While sushi trains and food court kiosks are abundant in shopping centres, sushi bars however are a small niche that seemed exclusive to high-end Japanese restaurants.
Finding Hukuya, a hidden gem in Eastwood was my first step in my endeavours for sushi bar dining style.
The first thing you need to know about Hukuya is that you should most definitely
book. The second is; bring cash. The restaurant is quite small and intimate, certainly reminiscent of the small sushi bars in Japan.
The restaurant can possibly seat a maximum of about 25 people and with the increasing popularity of the restaurant, walk-ins are likely to be turned away. However, with at least a couple of days’ notice, you’ll be accommodated.
The Miso soup for me is a must have with sushi – not for any cultural reason but simply out of habit.
It’s just not the same without a bowl of Miso to warm you up with a savory swig. This miso was pretty standard but there weren’t any particular expectations to begin with.
|Tempura Soft Shell Crab|
The tempura soft shell crab arrives piping hot and looking beautifully crispy. The batter itself is quite light and isn’t too thick on the delicate pieces of soft shell crab. The crab itself is quite fresh and has a natural salt flavour that goes nicely with the sweet soy dipping sauce that accompanies the dish. The serving size is deceptively big. A certain favourite whenever we visit Hukuya.
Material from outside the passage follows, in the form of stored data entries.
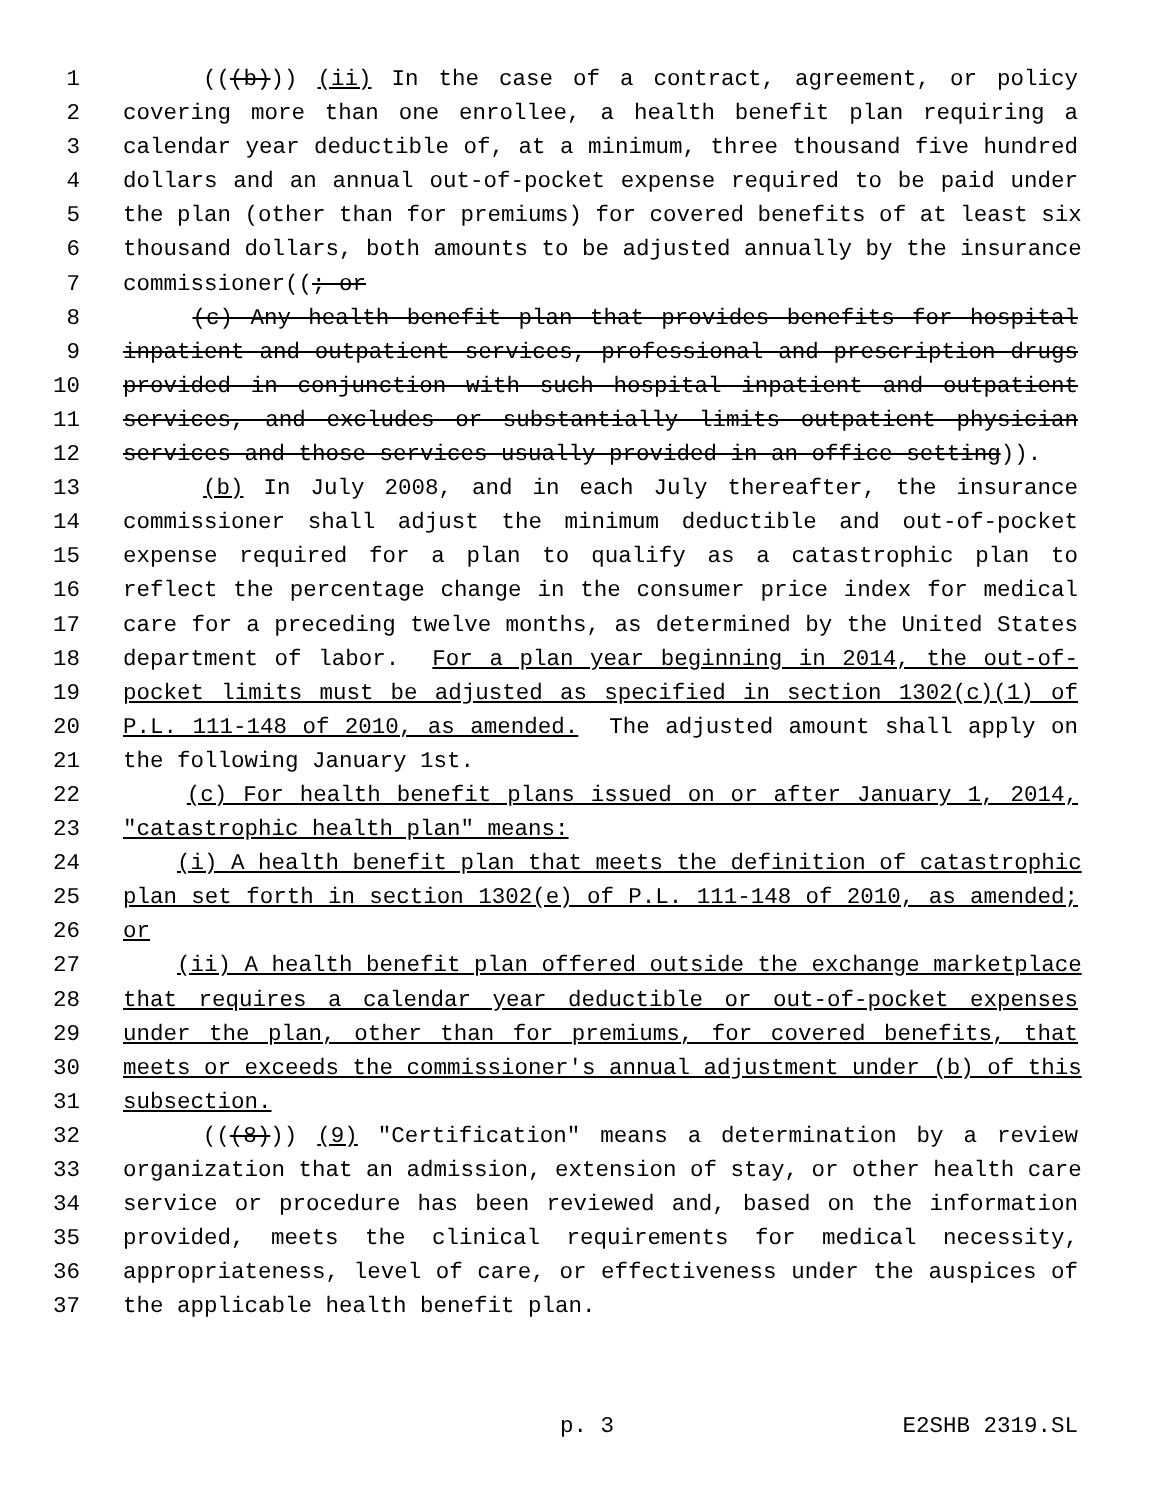1 (((b))) (ii) In the case of a contract, agreement, or policy
2 covering more than one enrollee, a health benefit plan requiring a
3 calendar year deductible of, at a minimum, three thousand five hundred
4 dollars and an annual out-of-pocket expense required to be paid under
5 the plan (other than for premiums) for covered benefits of at least six
6 thousand dollars, both amounts to be adjusted annually by the insurance
7 commissioner((; or
8 (c) Any health benefit plan that provides benefits for hospital
9 inpatient and outpatient services, professional and prescription drugs
10 provided in conjunction with such hospital inpatient and outpatient
11 services, and excludes or substantially limits outpatient physician
12 services and those services usually provided in an office setting)).
13 (b) In July 2008, and in each July thereafter, the insurance
14 commissioner shall adjust the minimum deductible and out-of-pocket
15 expense required for a plan to qualify as a catastrophic plan to
16 reflect the percentage change in the consumer price index for medical
17 care for a preceding twelve months, as determined by the United States
18 department of labor. For a plan year beginning in 2014, the out-of-
19 pocket limits must be adjusted as specified in section 1302(c)(1) of
20 P.L. 111-148 of 2010, as amended. The adjusted amount shall apply on
21 the following January 1st.
22 (c) For health benefit plans issued on or after January 1, 2014,
23 "catastrophic health plan" means:
24 (i) A health benefit plan that meets the definition of catastrophic
25 plan set forth in section 1302(e) of P.L. 111-148 of 2010, as amended;
26 or
27 (ii) A health benefit plan offered outside the exchange marketplace
28 that requires a calendar year deductible or out-of-pocket expenses
29 under the plan, other than for premiums, for covered benefits, that
30 meets or exceeds the commissioner's annual adjustment under (b) of this
31 subsection.
32 (((8))) (9) "Certification" means a determination by a review
33 organization that an admission, extension of stay, or other health care
34 service or procedure has been reviewed and, based on the information
35 provided, meets the clinical requirements for medical necessity,
36 appropriateness, level of care, or effectiveness under the auspices of
37 the applicable health benefit plan.
p. 3 E2SHB 2319.SL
Of course we couldn’t help ourselves and ordered chicken karaage. Each bite sized piece looked lovely and crispy. Beware of your first bite; it’s usually searing hot and extremely juicy. You’re often in a limbo of being satisfied of the juiciness of the chicken whilst being burned for your enthusiasm.
There is the perfect balance of crunch to tenderness and although it’s piping hot, there is instant soothing relief from the comforting kewpie served on the side.
The small slaw also served on the side also adds a sweet and fresh relief from the salty chicken, however I find that the portion size is a little on the smaller side for my liking. But the dish overall was great.
Presented in the most specific gyoza serving plate, we were served perfect parcels of crunchy dumplings. The slightly salty and vinegary sauce didn’t overpower the strength of the dish overall but brought out the nice meaty fillings.
Although a lovely dish, the gyoza was overshadowed by its companions as there was nothing about it that gave it an edge.
Breaking our orders of brown coloured dishes was the piece de resistance of our evening and the main reason we keep coming back to this particular sushi bar; the sashimi boat.
The deluxe boat features 34 pieces of sashimi and served in generous portions.
The usual favourites of kingfish, tuna and salmon decorate the boat alongside squid and octopus options.
Below the primary items are the fattier ‘toro’ counterparts offering a more luxurious melt-in-your-mouth alternative to the leaner fish.
Although the simple sashimi boat may not look like much, the freshness that Hukuya has to offer is to be marvelled. The quality of the fish, as well as all the other dishes, are hard to come by at such a reasonable price in this neck of the woods and therefore so cherished by its locals.
The service is very polite in what can be such stressful conditions in a busy but extremely small restaurant, packed full of people, and a cash only venue.
Although the restaurant gets thoroughly busy for dinner, the lunch option isn’t too overwhelming and I believe walk-ins are more flexible at this time of day.
Definitely check out Hukuya as an alternative to sushi train if you’re in the area.
It’s been one of our favourites for the last 4 years; we’ve found consistency, freshness and delight upon every visit. Although small, the restaurant certainly has a knack for quality and we appreciate every bit of it.